Dataset records:
⁂
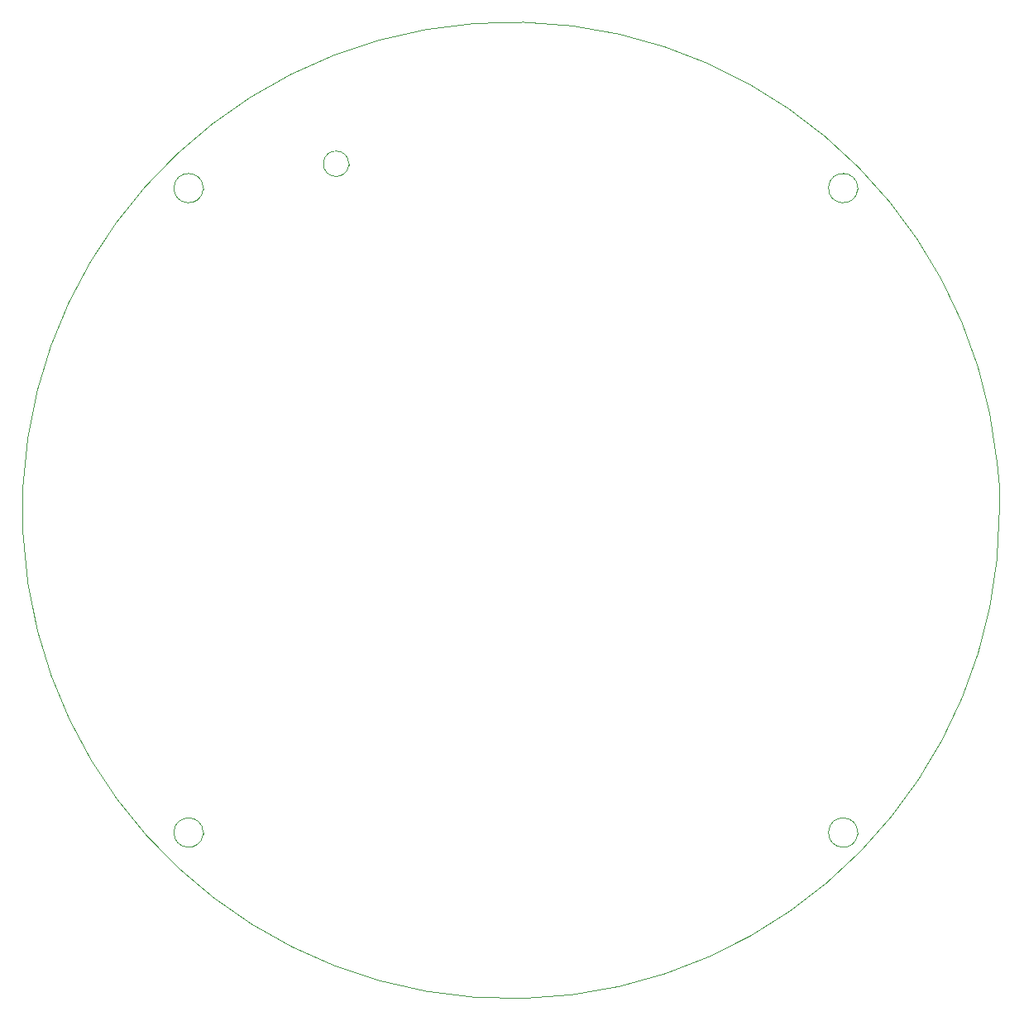
<source format=gm1>
G04 #@! TF.GenerationSoftware,KiCad,Pcbnew,6.0.11-2627ca5db0~126~ubuntu20.04.1*
G04 #@! TF.CreationDate,2023-04-28T08:06:44+02:00*
G04 #@! TF.ProjectId,Semafor_top,53656d61-666f-4725-9f74-6f702e6b6963,rev?*
G04 #@! TF.SameCoordinates,Original*
G04 #@! TF.FileFunction,Profile,NP*
%FSLAX46Y46*%
G04 Gerber Fmt 4.6, Leading zero omitted, Abs format (unit mm)*
G04 Created by KiCad (PCBNEW 6.0.11-2627ca5db0~126~ubuntu20.04.1) date 2023-04-28 08:06:44*
%MOMM*%
%LPD*%
G01*
G04 APERTURE LIST*
G04 #@! TA.AperFunction,Profile*
%ADD10C,0.100000*%
G04 #@! TD*
G04 APERTURE END LIST*
D10*
X184492662Y-66148179D02*
X184498164Y-66074180D01*
X117492662Y-132148179D02*
X117498164Y-132074180D01*
X184492662Y-132148179D02*
X184498164Y-132074180D01*
X117498164Y-66074180D02*
X117500000Y-66000000D01*
X198755432Y-94060679D02*
G75*
G03*
X199000000Y-98999999I-49755434J-4939335D01*
G01*
X198755432Y-94060679D02*
X198938820Y-96527314D01*
X184499997Y-66000000D02*
G75*
G03*
X184492662Y-66148179I-1499949J-24D01*
G01*
X184500000Y-132000000D02*
X184500000Y-132000000D01*
X199000000Y-98999999D02*
X199000000Y-98999999D01*
X132398409Y-63564289D02*
X132400000Y-63500000D01*
X132393641Y-63628422D02*
X132398409Y-63564289D01*
X117500000Y-66000000D02*
X117500000Y-66000000D01*
X184498164Y-132074180D02*
X184500000Y-132000000D01*
X198938820Y-96527314D02*
X199000000Y-98999999D01*
X117499997Y-132000000D02*
G75*
G03*
X117492662Y-132148179I-1499949J-24D01*
G01*
X132400000Y-63500000D02*
X132400000Y-63500000D01*
X132399998Y-63500000D02*
G75*
G03*
X132393641Y-63628422I-1299950J-24D01*
G01*
X184498164Y-66074180D02*
X184500000Y-66000000D01*
X184500000Y-66000000D02*
X184500000Y-66000000D01*
X117500000Y-132000000D02*
X117500000Y-132000000D01*
X117499997Y-66000000D02*
G75*
G03*
X117492662Y-66148179I-1499949J-24D01*
G01*
X184499997Y-132000000D02*
G75*
G03*
X184492662Y-132148179I-1499949J-24D01*
G01*
X117492662Y-66148179D02*
X117498164Y-66074180D01*
X117498164Y-132074180D02*
X117500000Y-132000000D01*
M02*

</source>
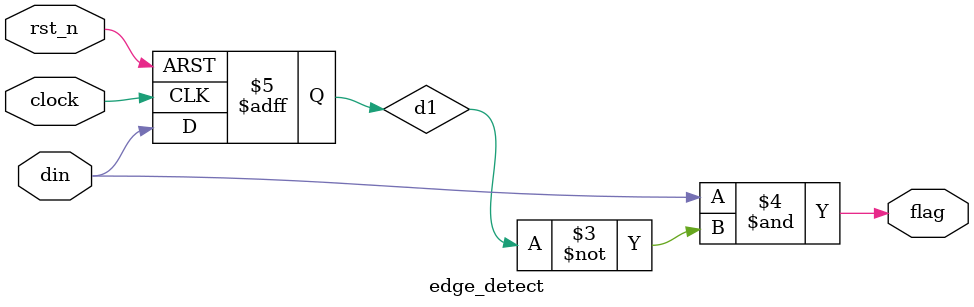
<source format=v>

module edge_detect (
  clock,
  rst_n,
  din,
  flag
);

  input             clock;
  input             rst_n;
  input             din;
  output            flag;

   //temp reg
  reg               d1;

  always @( posedge clock or negedge rst_n ) begin
    if(~rst_n) begin
        d1 <= 1'b0;
    end
    else begin
        d1 <= din;
    end
  end

   //detect rising edge 
  assign flag = ( din & ~d1 );
//     //detect falling edge 
//    assign flag = ( ~din & d1 );
//     //detect rising edge & falling edge method1
//    assign flag = ( din & ~d1 ) | ( ~din & d1 );
//     //detect rising edge & falling edge method2
//    assign flag = ( din ^ d1 );

endmodule

</source>
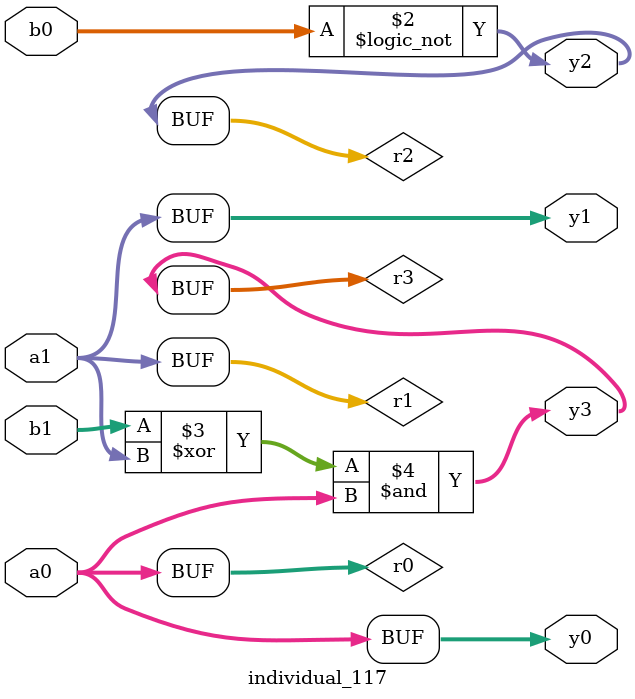
<source format=sv>
module individual_117(input logic [15:0] a1, input logic [15:0] a0, input logic [15:0] b1, input logic [15:0] b0, output logic [15:0] y3, output logic [15:0] y2, output logic [15:0] y1, output logic [15:0] y0);
logic [15:0] r0, r1, r2, r3; 
 always@(*) begin 
	 r0 = a0; r1 = a1; r2 = b0; r3 = b1; 
 	 r2 = ! r2 ;
 	 r3  ^=  a1 ;
 	 r3  &=  r0 ;
 	 y3 = r3; y2 = r2; y1 = r1; y0 = r0; 
end
endmodule
</source>
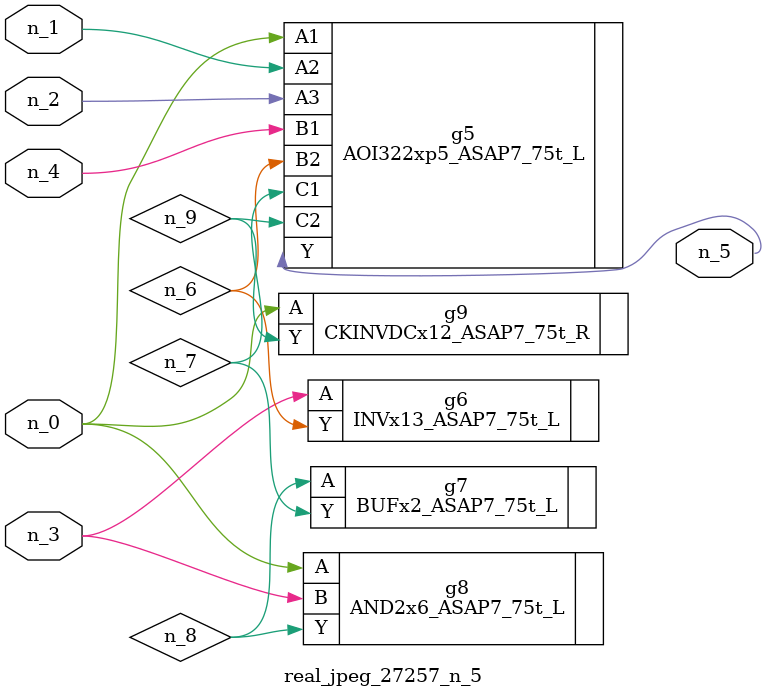
<source format=v>
module real_jpeg_27257_n_5 (n_4, n_0, n_1, n_2, n_3, n_5);

input n_4;
input n_0;
input n_1;
input n_2;
input n_3;

output n_5;

wire n_8;
wire n_6;
wire n_7;
wire n_9;

AOI322xp5_ASAP7_75t_L g5 ( 
.A1(n_0),
.A2(n_1),
.A3(n_2),
.B1(n_4),
.B2(n_6),
.C1(n_7),
.C2(n_9),
.Y(n_5)
);

AND2x6_ASAP7_75t_L g8 ( 
.A(n_0),
.B(n_3),
.Y(n_8)
);

CKINVDCx12_ASAP7_75t_R g9 ( 
.A(n_0),
.Y(n_9)
);

INVx13_ASAP7_75t_L g6 ( 
.A(n_3),
.Y(n_6)
);

BUFx2_ASAP7_75t_L g7 ( 
.A(n_8),
.Y(n_7)
);


endmodule
</source>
⁂
EXERCISE AIM
Look through the records and gather every line containing "APERTURE".

EXERCISE OUTPUT
G04 APERTURE LIST*
G04 APERTURE END LIST*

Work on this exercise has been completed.